Во время вечери, как Иуда и предсказывал, Иисус, сидевший рядом с Ионатаном Анна, потеснил его с возвышения, которое принадлежит главе застолья, священнику. В качестве какового он и вёл себя до десяти вечера, когда объявил, что трапеза закончилась – и всем надлежит отправиться в «Оливковую рощу».
Так назвали в Завете монастырь к востоку от кумранского акведука. Через двор. В «роще» Иисусу и остальным оставалась прождать ещё два часа: срок пророчества истекал в полночь.
Тем временем Иуда послал к Пилату в Иерусалим гонца с предложением взятки, с приглашением прислать солдат для поимки Иисуса с беглецами-зелотами, Вараввой и Симоном, и с прошением о помиловании его самого, Иуды.
До наступления полуночи Иисус мог отказаться от претензий на первосвященство. В течение этих двух часов его терзали сомнения в правильности избранного им жребия.

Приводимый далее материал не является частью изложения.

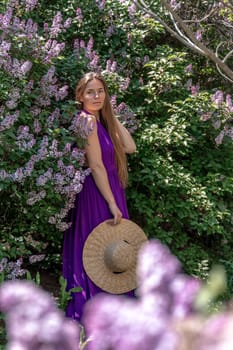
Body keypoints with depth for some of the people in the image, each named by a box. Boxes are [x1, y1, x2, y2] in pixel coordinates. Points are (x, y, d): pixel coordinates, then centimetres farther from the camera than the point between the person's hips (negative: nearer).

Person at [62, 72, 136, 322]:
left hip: (106, 191, 10)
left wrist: (112, 116, 6)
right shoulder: (88, 121, -16)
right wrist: (113, 204, -19)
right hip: (96, 196, -10)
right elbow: (96, 166, -20)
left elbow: (130, 147, 6)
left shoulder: (100, 121, 12)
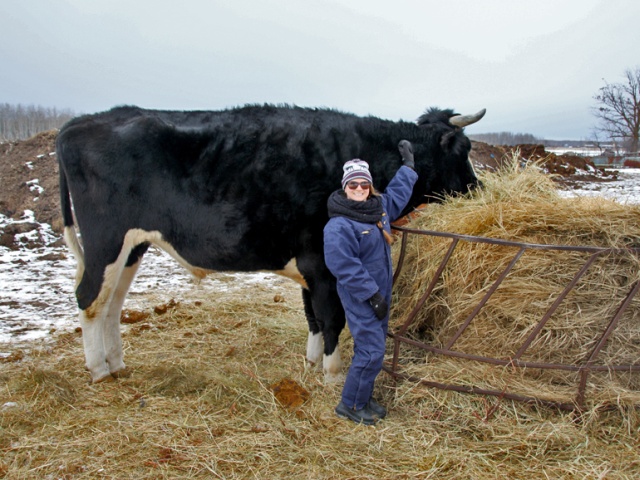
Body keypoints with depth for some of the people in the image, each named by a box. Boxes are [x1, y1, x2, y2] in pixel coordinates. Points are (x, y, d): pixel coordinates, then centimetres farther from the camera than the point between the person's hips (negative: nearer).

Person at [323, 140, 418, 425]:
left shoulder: (379, 207, 5)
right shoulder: (339, 225, -21)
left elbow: (398, 192, 27)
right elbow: (342, 264, -25)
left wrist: (408, 165, 33)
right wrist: (372, 294, -23)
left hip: (380, 294, 9)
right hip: (360, 299, -9)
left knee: (374, 349, 16)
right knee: (371, 352, -8)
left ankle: (364, 399, 31)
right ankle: (350, 406, 9)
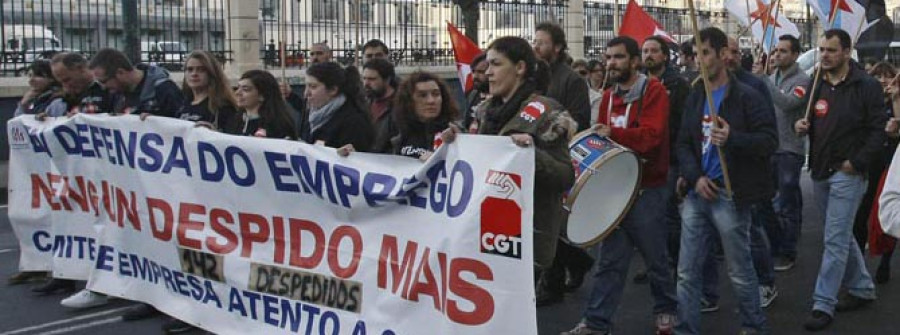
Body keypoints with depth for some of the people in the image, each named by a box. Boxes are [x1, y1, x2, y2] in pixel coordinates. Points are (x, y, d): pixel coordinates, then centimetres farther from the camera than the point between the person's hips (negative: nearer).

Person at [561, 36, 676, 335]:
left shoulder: (653, 91, -9)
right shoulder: (608, 96, 12)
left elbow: (652, 135, -21)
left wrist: (613, 134, -29)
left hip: (647, 189, -6)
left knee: (655, 257, 9)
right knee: (610, 260, 6)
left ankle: (666, 310, 29)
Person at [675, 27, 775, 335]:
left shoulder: (747, 97, -5)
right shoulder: (695, 98, 12)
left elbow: (769, 140, -9)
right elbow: (683, 144, 12)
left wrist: (732, 138, -25)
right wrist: (695, 177, -4)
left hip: (730, 195, -5)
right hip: (697, 193, 5)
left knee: (741, 273, 6)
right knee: (687, 272, 6)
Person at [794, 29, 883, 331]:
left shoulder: (866, 86, -10)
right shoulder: (817, 85, 10)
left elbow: (879, 128, -11)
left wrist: (857, 162, -16)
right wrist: (802, 126, -2)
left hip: (847, 173, -7)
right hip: (820, 171, 7)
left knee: (835, 240, -7)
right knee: (841, 235, 17)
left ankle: (823, 305, -4)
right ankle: (862, 288, 32)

В случае невмешательства небес в оставшийся срок ему грозило страшное обвинение в лжепророчестве. И, стало быть, – смерть.
Такая же, какая выпала на долю Иоанна Крестителя. Быть может, хуже.
Ионатан Анна, который не верил его пророчеству и которому, по закону, как «Отцу», предстояло арестовать Иисуса, если небеса вот-вот не вмешаются, прервал молившегося Иисуса и заговорил с ним, как с обречённым. Заговорил о некоей чаше.
Иисус ответил ему: «Отче, пронеси чашу сию мимо Меня! Впрочем, делай не то, чего Я хочу, но чего хочешь Ты!»
О какой чаше шла тогда речь, скоро, увы, выяснилось.
Ши Чжэ засуетился и украл у Чиаурели свой стакан.
Наступила полночь. Кумран затаил дыхание.
Умолкли во дворе и стрекозы.
Старейшины высыпали туда и задрали головы к небесам.
Луна не встала. Продолжала скользить лёгким серебряным пятаком по чёрному небу, тяжёлому и гладкому, как мрамор.
Луна уходила к Мёртвому морю. Тоже гладкому и чёрному.
Ничего не произошло. Небеса не подали ни малейшего знака. Ни молнии, ни даже моргнувшей звезды.
Стрекозы выждали ещё несколько мгновений, а потом взорвались все разом и стали дырявить тишину мелкими, но быстрыми строчками.
Иисус зашагал к скалистому бугорку в центре двора и взобрался на него.
«Пришёл мой час!» – проговорил он тихо. Чтобы его никто не услышал. И – ничто. Кроме легенды.
Когда его обступили неразличимые во тьме силуэты людей, он спросил: «Кого ищете?»
«Иисуса!» – ответил ему голос Иуды Искариота.
«Я есмь!» – кивнул Иисус и сошёл с бугорка…
– Надо же! – вздохнула Валечка. Теперь она стояла за спиной Ёсика.